(Records from a collection)
>>>>>
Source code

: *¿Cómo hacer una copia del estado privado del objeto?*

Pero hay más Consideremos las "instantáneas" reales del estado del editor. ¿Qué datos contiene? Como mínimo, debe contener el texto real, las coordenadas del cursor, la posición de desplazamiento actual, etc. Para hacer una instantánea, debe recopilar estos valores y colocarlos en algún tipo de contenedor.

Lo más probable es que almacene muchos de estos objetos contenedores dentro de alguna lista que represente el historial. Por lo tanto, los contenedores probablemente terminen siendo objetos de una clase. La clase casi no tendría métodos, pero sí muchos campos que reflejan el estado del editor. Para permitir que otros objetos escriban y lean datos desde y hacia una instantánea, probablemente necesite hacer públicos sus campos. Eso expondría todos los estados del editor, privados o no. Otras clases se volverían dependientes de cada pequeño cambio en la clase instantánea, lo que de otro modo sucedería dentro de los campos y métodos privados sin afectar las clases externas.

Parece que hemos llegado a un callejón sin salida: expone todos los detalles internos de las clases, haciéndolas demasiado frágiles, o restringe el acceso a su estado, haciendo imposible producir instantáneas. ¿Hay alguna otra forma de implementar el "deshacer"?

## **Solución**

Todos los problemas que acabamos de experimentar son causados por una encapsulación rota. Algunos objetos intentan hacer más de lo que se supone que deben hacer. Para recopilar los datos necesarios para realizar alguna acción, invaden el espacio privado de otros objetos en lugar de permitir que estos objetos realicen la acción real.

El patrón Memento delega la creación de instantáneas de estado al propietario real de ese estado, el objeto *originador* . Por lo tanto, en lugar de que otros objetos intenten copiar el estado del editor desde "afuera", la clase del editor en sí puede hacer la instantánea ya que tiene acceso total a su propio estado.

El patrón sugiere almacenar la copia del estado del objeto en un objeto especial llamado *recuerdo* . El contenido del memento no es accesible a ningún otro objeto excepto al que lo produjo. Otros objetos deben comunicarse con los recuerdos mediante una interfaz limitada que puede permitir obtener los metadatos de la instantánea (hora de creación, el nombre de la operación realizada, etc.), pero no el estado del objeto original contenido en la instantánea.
<<<<<
**Exercise**:
Rewrite the records above with "callejón sin salida" changed to "punto muerto", leaving every other word as it is.

**The answer**:
Source code

: *¿Cómo hacer una copia del estado privado del objeto?*

Pero hay más Consideremos las "instantáneas" reales del estado del editor. ¿Qué datos contiene? Como mínimo, debe contener el texto real, las coordenadas del cursor, la posición de desplazamiento actual, etc. Para hacer una instantánea, debe recopilar estos valores y colocarlos en algún tipo de contenedor.

Lo más probable es que almacene muchos de estos objetos contenedores dentro de alguna lista que represente el historial. Por lo tanto, los contenedores probablemente terminen siendo objetos de una clase. La clase casi no tendría métodos, pero sí muchos campos que reflejan el estado del editor. Para permitir que otros objetos escriban y lean datos desde y hacia una instantánea, probablemente necesite hacer públicos sus campos. Eso expondría todos los estados del editor, privados o no. Otras clases se volverían dependientes de cada pequeño cambio en la clase instantánea, lo que de otro modo sucedería dentro de los campos y métodos privados sin afectar las clases externas.

Parece que hemos llegado a un punto muerto: expone todos los detalles internos de las clases, haciéndolas demasiado frágiles, o restringe el acceso a su estado, haciendo imposible producir instantáneas. ¿Hay alguna otra forma de implementar el "deshacer"?

## **Solución**

Todos los problemas que acabamos de experimentar son causados por una encapsulación rota. Algunos objetos intentan hacer más de lo que se supone que deben hacer. Para recopilar los datos necesarios para realizar alguna acción, invaden el espacio privado de otros objetos en lugar de permitir que estos objetos realicen la acción real.

El patrón Memento delega la creación de instantáneas de estado al propietario real de ese estado, el objeto *originador* . Por lo tanto, en lugar de que otros objetos intenten copiar el estado del editor desde "afuera", la clase del editor en sí puede hacer la instantánea ya que tiene acceso total a su propio estado.

El patrón sugiere almacenar la copia del estado del objeto en un objeto especial llamado *recuerdo* . El contenido del memento no es accesible a ningún otro objeto excepto al que lo produjo. Otros objetos deben comunicarse con los recuerdos mediante una interfaz limitada que puede permitir obtener los metadatos de la instantánea (hora de creación, el nombre de la operación realizada, etc.), pero no el estado del objeto original contenido en la instantánea.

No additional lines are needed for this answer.